Aber das war zu kurz gedacht. Auch Demokratie ist Herrschaft, die Herrschaft der Mehrheit nämlich. Und die Mehrheit ist auch nicht zwangsläufig toleranter als ein König, ein Fürst oder eine Einheitspartei. In Zeiten der klassischen repräsentativen Demokratie fiel das zunächst weiter gar nicht auf, da Institutionen die Rechte der Minderheit schützten. Zudem gab es keine mediale Möglichkeit, außerinstitutionell ein Meinungsklima zu schaffen. Und eine Großdemo bedeutet noch keine Deutungshoheit.

Über die Freiheit

Dafür muss man Schlüsselpositionen der Meinungsmacher einnehmen: im Stadttheater nebenan, in der Filmbranche, im Kulturmanagement, bei Stiftungen, in Medienhäusern, Redaktionsstuben und im Wissenschaftsbetrieb. Und im Zeitalter von Twitter ist eine Meute empörungswilliger Lemminge sicher hilfreich. Dann braucht man nicht einmal eine Mehrheit, um ein beklemmendes Meinungsklima zu schaffen. Dann kann eine Minderheit einer Mehrheit eine ganze Agenda des Meinens und Redens oktroyieren.

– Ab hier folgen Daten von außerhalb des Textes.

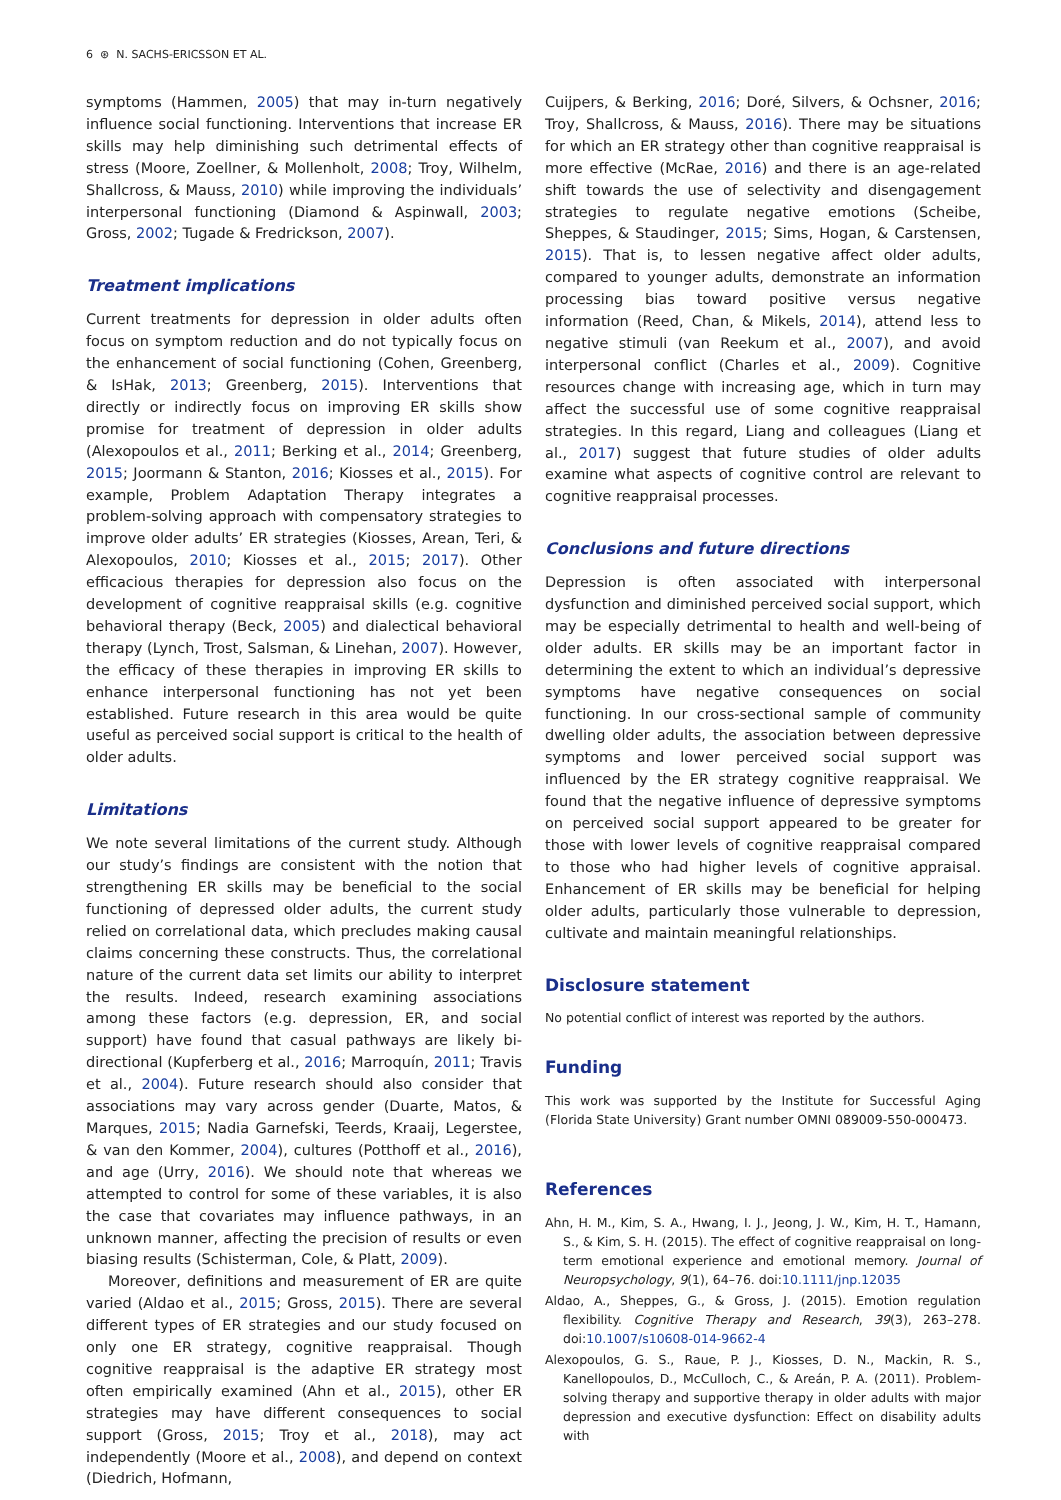6 ⊛ N. SACHS-ERICSSON ET AL.
symptoms (Hammen, 2005) that may in-turn negatively influence social functioning. Interventions that increase ER skills may help diminishing such detrimental effects of stress (Moore, Zoellner, & Mollenholt, 2008; Troy, Wilhelm, Shallcross, & Mauss, 2010) while improving the individuals’ interpersonal functioning (Diamond & Aspinwall, 2003; Gross, 2002; Tugade & Fredrickson, 2007).
Treatment implications
Current treatments for depression in older adults often focus on symptom reduction and do not typically focus on the enhancement of social functioning (Cohen, Greenberg, & IsHak, 2013; Greenberg, 2015). Interventions that directly or indirectly focus on improving ER skills show promise for treatment of depression in older adults (Alexopoulos et al., 2011; Berking et al., 2014; Greenberg, 2015; Joormann & Stanton, 2016; Kiosses et al., 2015). For example, Problem Adaptation Therapy integrates a problem-solving approach with compensatory strategies to improve older adults’ ER strategies (Kiosses, Arean, Teri, & Alexopoulos, 2010; Kiosses et al., 2015; 2017). Other efficacious therapies for depression also focus on the development of cognitive reappraisal skills (e.g. cognitive behavioral therapy (Beck, 2005) and dialectical behavioral therapy (Lynch, Trost, Salsman, & Linehan, 2007). However, the efficacy of these therapies in improving ER skills to enhance interpersonal functioning has not yet been established. Future research in this area would be quite useful as perceived social support is critical to the health of older adults.
Limitations
We note several limitations of the current study. Although our study’s findings are consistent with the notion that strengthening ER skills may be beneficial to the social functioning of depressed older adults, the current study relied on correlational data, which precludes making causal claims concerning these constructs. Thus, the correlational nature of the current data set limits our ability to interpret the results. Indeed, research examining associations among these factors (e.g. depression, ER, and social support) have found that casual pathways are likely bi-directional (Kupferberg et al., 2016; Marroquín, 2011; Travis et al., 2004). Future research should also consider that associations may vary across gender (Duarte, Matos, & Marques, 2015; Nadia Garnefski, Teerds, Kraaij, Legerstee, & van den Kommer, 2004), cultures (Potthoff et al., 2016), and age (Urry, 2016). We should note that whereas we attempted to control for some of these variables, it is also the case that covariates may influence pathways, in an unknown manner, affecting the precision of results or even biasing results (Schisterman, Cole, & Platt, 2009).
Moreover, definitions and measurement of ER are quite varied (Aldao et al., 2015; Gross, 2015). There are several different types of ER strategies and our study focused on only one ER strategy, cognitive reappraisal. Though cognitive reappraisal is the adaptive ER strategy most often empirically examined (Ahn et al., 2015), other ER strategies may have different consequences to social support (Gross, 2015; Troy et al., 2018), may act independently (Moore et al., 2008), and depend on context (Diedrich, Hofmann,
Cuijpers, & Berking, 2016; Doré, Silvers, & Ochsner, 2016; Troy, Shallcross, & Mauss, 2016). There may be situations for which an ER strategy other than cognitive reappraisal is more effective (McRae, 2016) and there is an age-related shift towards the use of selectivity and disengagement strategies to regulate negative emotions (Scheibe, Sheppes, & Staudinger, 2015; Sims, Hogan, & Carstensen, 2015). That is, to lessen negative affect older adults, compared to younger adults, demonstrate an information processing bias toward positive versus negative information (Reed, Chan, & Mikels, 2014), attend less to negative stimuli (van Reekum et al., 2007), and avoid interpersonal conflict (Charles et al., 2009). Cognitive resources change with increasing age, which in turn may affect the successful use of some cognitive reappraisal strategies. In this regard, Liang and colleagues (Liang et al., 2017) suggest that future studies of older adults examine what aspects of cognitive control are relevant to cognitive reappraisal processes.
Conclusions and future directions
Depression is often associated with interpersonal dysfunction and diminished perceived social support, which may be especially detrimental to health and well-being of older adults. ER skills may be an important factor in determining the extent to which an individual’s depressive symptoms have negative consequences on social functioning. In our cross-sectional sample of community dwelling older adults, the association between depressive symptoms and lower perceived social support was influenced by the ER strategy cognitive reappraisal. We found that the negative influence of depressive symptoms on perceived social support appeared to be greater for those with lower levels of cognitive reappraisal compared to those who had higher levels of cognitive appraisal. Enhancement of ER skills may be beneficial for helping older adults, particularly those vulnerable to depression, cultivate and maintain meaningful relationships.
Disclosure statement
No potential conflict of interest was reported by the authors.
Funding
This work was supported by the Institute for Successful Aging (Florida State University) Grant number OMNI 089009-550-000473.
References
Ahn, H. M., Kim, S. A., Hwang, I. J., Jeong, J. W., Kim, H. T., Hamann, S., & Kim, S. H. (2015). The effect of cognitive reappraisal on long-term emotional experience and emotional memory. Journal of Neuropsychology, 9(1), 64–76. doi:10.1111/jnp.12035
Aldao, A., Sheppes, G., & Gross, J. (2015). Emotion regulation flexibility. Cognitive Therapy and Research, 39(3), 263–278. doi:10.1007/s10608-014-9662-4
Alexopoulos, G. S., Raue, P. J., Kiosses, D. N., Mackin, R. S., Kanellopoulos, D., McCulloch, C., & Areán, P. A. (2011). Problem-solving therapy and supportive therapy in older adults with major depression and executive dysfunction: Effect on disability adults with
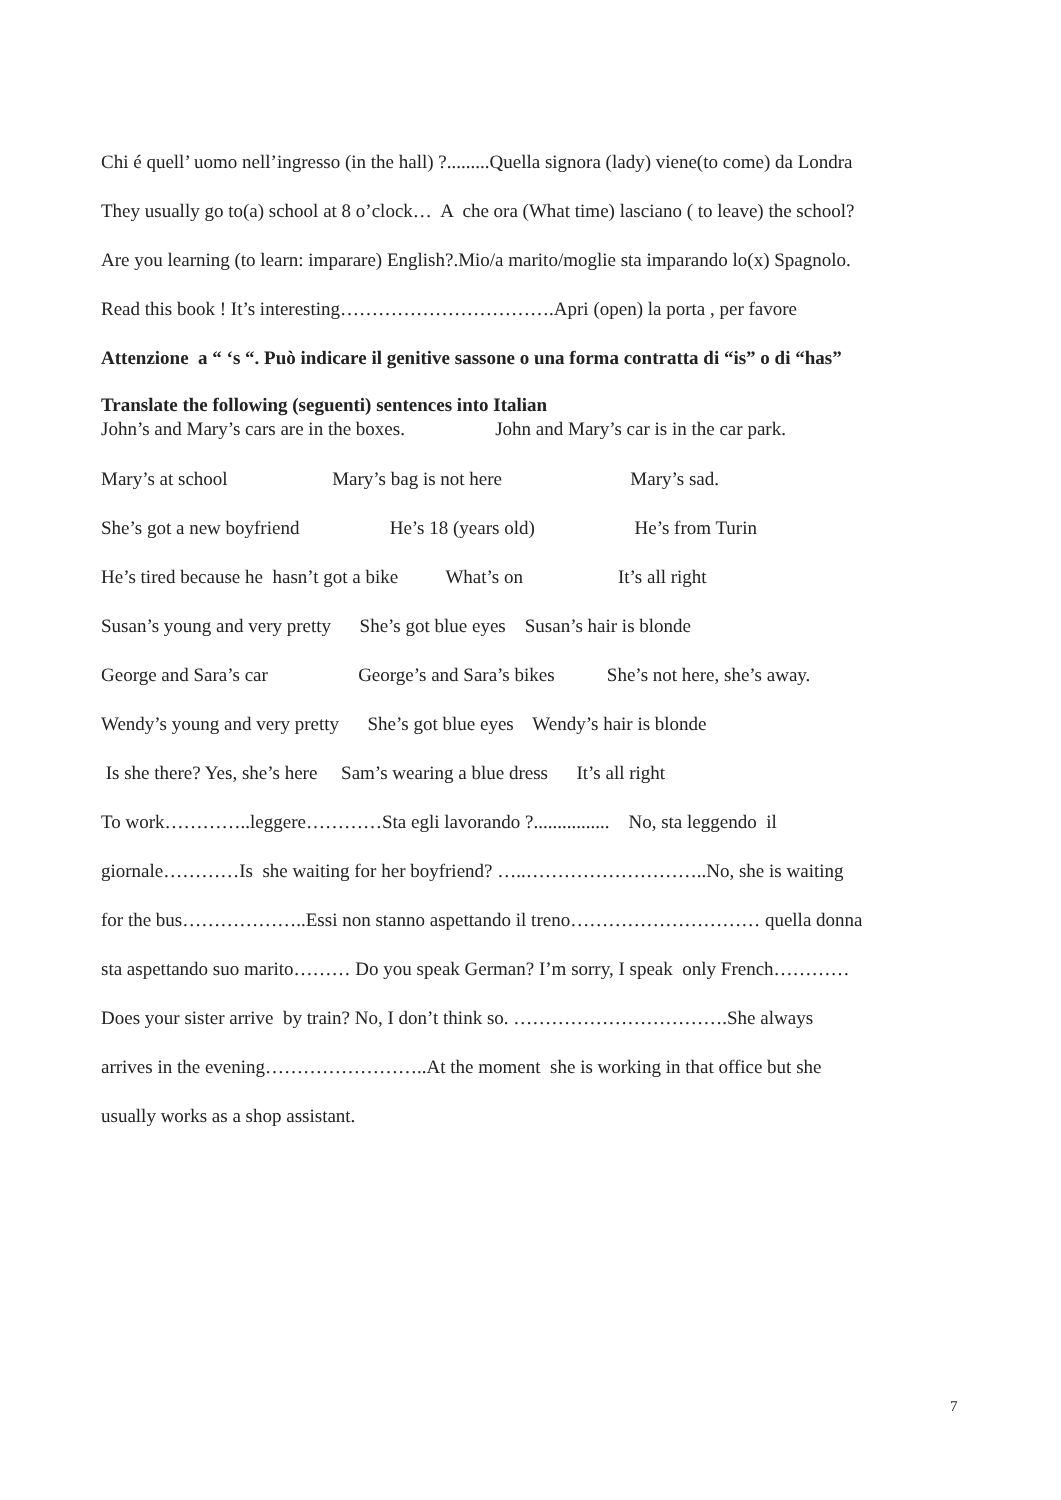Chi é quell’ uomo nell’ingresso (in the hall) ?.........Quella signora (lady) viene(to come) da Londra
They usually go to(a) school at 8 o’clock… A che ora (What time) lasciano ( to leave) the school?
Are you learning (to learn: imparare) English?.Mio/a marito/moglie sta imparando lo(x) Spagnolo.
Read this book ! It’s interesting…………………………….Apri (open) la porta , per favore
Attenzione a “ ‘s “. Può indicare il genitive sassone o una forma contratta di “is” o di “has”
Translate the following (seguenti) sentences into Italian
John’s and Mary’s cars are in the boxes. John and Mary’s car is in the car park.
Mary’s at school Mary’s bag is not here Mary’s sad.
She’s got a new boyfriend He’s 18 (years old) He’s from Turin
He’s tired because he hasn’t got a bike What’s on It’s all right
Susan’s young and very pretty She’s got blue eyes Susan’s hair is blonde
George and Sara’s car George’s and Sara’s bikes She’s not here, she’s away.
Wendy’s young and very pretty She’s got blue eyes Wendy’s hair is blonde
Is she there? Yes, she’s here Sam’s wearing a blue dress It’s all right
To work…………..leggere…………Sta egli lavorando ?................ No, sta leggendo il
giornale…………Is she waiting for her boyfriend? …..………………………..No, she is waiting
for the bus………………..Essi non stanno aspettando il treno………………………… quella donna
sta aspettando suo marito……… Do you speak German? I’m sorry, I speak only French…………
Does your sister arrive by train? No, I don’t think so. …………………………….She always
arrives in the evening……………………..At the moment she is working in that office but she
usually works as a shop assistant.
7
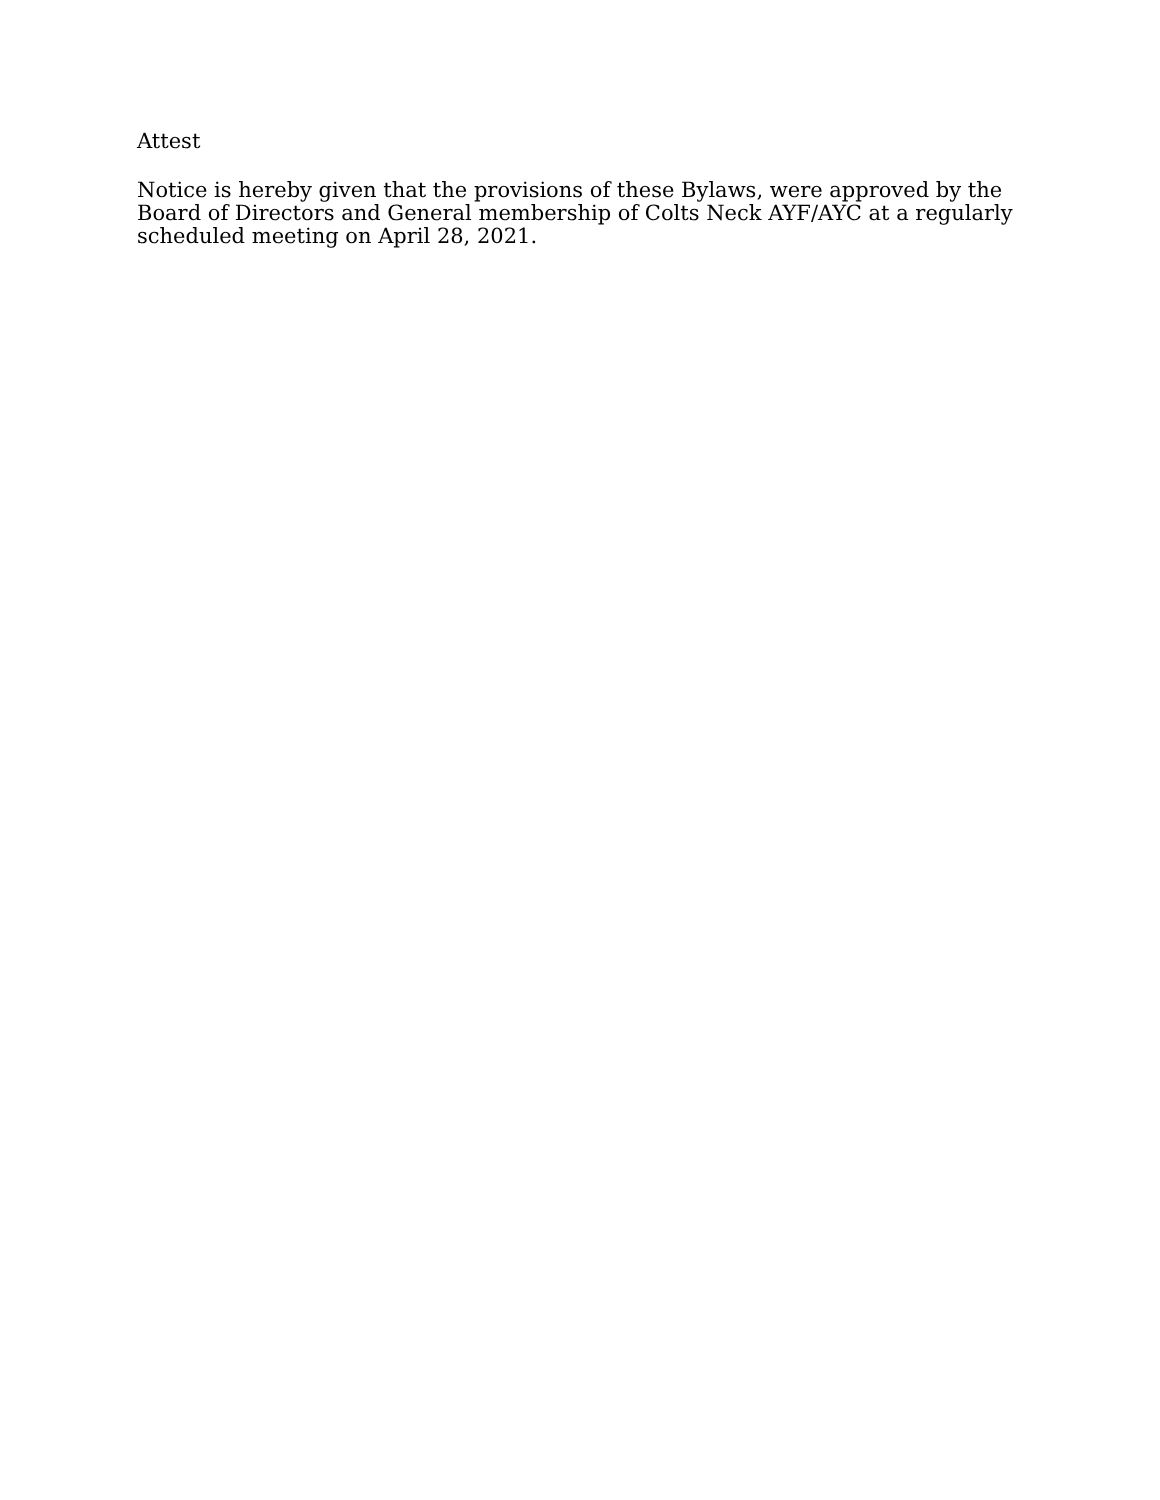Attest
Notice is hereby given that the provisions of these Bylaws, were approved by the Board of Directors and General membership of Colts Neck AYF/AYC at a regularly scheduled meeting on April 28, 2021.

Wie das funktioniert, das wusste in brillanter Voraussicht schon John Stuart Mill, britischer Philosoph, Ökonom und Klassiker des Liberalismus. In der Einleitung zu seinem Essay „Über die Freiheit“ schreibt er prophetisch: „Schutz gegen die Tyrannei der Behörde ist daher nicht genug, es braucht auch Schutz gegen die Tyrannei des vorherrschenden Meinens und Empfindens, gegen die Tendenz der Gesellschaft, durch andere Mittel als zivile Strafen ihre eigenen Ideen und Praktiken als Lebensregeln denen aufzuerlegen, die eine abweichende Meinung haben, die Entwicklung in Fesseln zu schlagen, wenn möglich die Bildung jeder Individualität, die nicht mit ihrem eigenen Kurs harmoniert, zu verhindern und alle Charaktere zu zwingen, sich nach ihrem eigenen Modell zu formen.“

Meinungsäußerung braucht eine Kultur des Dissens

Mill schrieb diese Worte 1859, und es ist im Grunde ein Armutszeugnis unserer ach so pluralistischen Gesellschaft, dass jedem, der sie liest, ein beklemmendes Gefühl überkommt. Denn Meinungsfreiheit bedeutet in einer demokratischen Gesellschaft nicht das juristisch verbriefte Recht, seine Meinung frei sagen zu dürfen. Das sollte selbstverständlich sein. Freie Meinungsäußerung bedeutet vielmehr, eine Kultur der freien Meinungsäußerung und des Dissenses zu leben.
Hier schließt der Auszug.